- ASSIGNMENT
Where in the data below does the word "Пусан" appear? Copy every line that has it.
::: EXERCISE MATERIAL :::
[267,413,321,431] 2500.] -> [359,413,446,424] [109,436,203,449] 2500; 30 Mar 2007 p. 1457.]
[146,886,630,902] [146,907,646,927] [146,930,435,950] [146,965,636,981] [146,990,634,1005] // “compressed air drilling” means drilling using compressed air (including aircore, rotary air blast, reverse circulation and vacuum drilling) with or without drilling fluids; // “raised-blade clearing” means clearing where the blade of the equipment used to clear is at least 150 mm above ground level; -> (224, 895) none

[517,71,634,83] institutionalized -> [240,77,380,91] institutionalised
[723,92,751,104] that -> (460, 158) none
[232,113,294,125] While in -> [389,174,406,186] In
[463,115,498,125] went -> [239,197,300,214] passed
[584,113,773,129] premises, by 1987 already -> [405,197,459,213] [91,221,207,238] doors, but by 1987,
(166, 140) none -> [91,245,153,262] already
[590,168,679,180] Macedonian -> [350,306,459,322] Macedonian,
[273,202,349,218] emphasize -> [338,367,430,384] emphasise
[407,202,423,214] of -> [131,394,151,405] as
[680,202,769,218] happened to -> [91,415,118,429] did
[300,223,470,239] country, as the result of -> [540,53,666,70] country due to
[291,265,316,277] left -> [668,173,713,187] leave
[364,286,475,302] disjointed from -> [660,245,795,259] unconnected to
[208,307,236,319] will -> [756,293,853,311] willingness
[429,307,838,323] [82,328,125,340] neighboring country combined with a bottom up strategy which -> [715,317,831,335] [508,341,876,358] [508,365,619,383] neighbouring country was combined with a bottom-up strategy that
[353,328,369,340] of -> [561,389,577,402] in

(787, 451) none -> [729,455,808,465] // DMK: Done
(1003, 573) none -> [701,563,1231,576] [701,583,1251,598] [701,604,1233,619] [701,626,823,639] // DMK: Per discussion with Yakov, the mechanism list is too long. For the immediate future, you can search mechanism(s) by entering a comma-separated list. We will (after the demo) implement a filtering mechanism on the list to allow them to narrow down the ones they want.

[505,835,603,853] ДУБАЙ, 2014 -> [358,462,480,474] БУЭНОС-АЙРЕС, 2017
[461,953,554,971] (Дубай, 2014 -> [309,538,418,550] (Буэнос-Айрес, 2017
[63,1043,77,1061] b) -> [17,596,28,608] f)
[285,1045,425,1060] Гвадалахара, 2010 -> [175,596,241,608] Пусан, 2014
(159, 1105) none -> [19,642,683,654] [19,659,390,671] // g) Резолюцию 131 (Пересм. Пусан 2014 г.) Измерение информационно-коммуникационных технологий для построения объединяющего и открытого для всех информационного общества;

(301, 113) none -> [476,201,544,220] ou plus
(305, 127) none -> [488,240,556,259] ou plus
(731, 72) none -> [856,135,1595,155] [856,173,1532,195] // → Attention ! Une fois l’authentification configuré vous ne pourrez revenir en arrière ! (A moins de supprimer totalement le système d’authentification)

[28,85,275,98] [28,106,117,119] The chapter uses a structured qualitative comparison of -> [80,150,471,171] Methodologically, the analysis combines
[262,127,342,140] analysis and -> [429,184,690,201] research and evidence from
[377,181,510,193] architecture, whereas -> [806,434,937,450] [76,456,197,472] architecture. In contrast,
:::
- FINISHED TASK
[285,1045,425,1060] Гвадалахара, 2010 -> [175,596,241,608] Пусан, 2014
(159, 1105) none -> [19,642,683,654] [19,659,390,671] // g) Резолюцию 131 (Пересм. Пусан 2014 г.) Измерение информационно-коммуникационных технологий для построения объединяющего и открытого для всех информационного общества;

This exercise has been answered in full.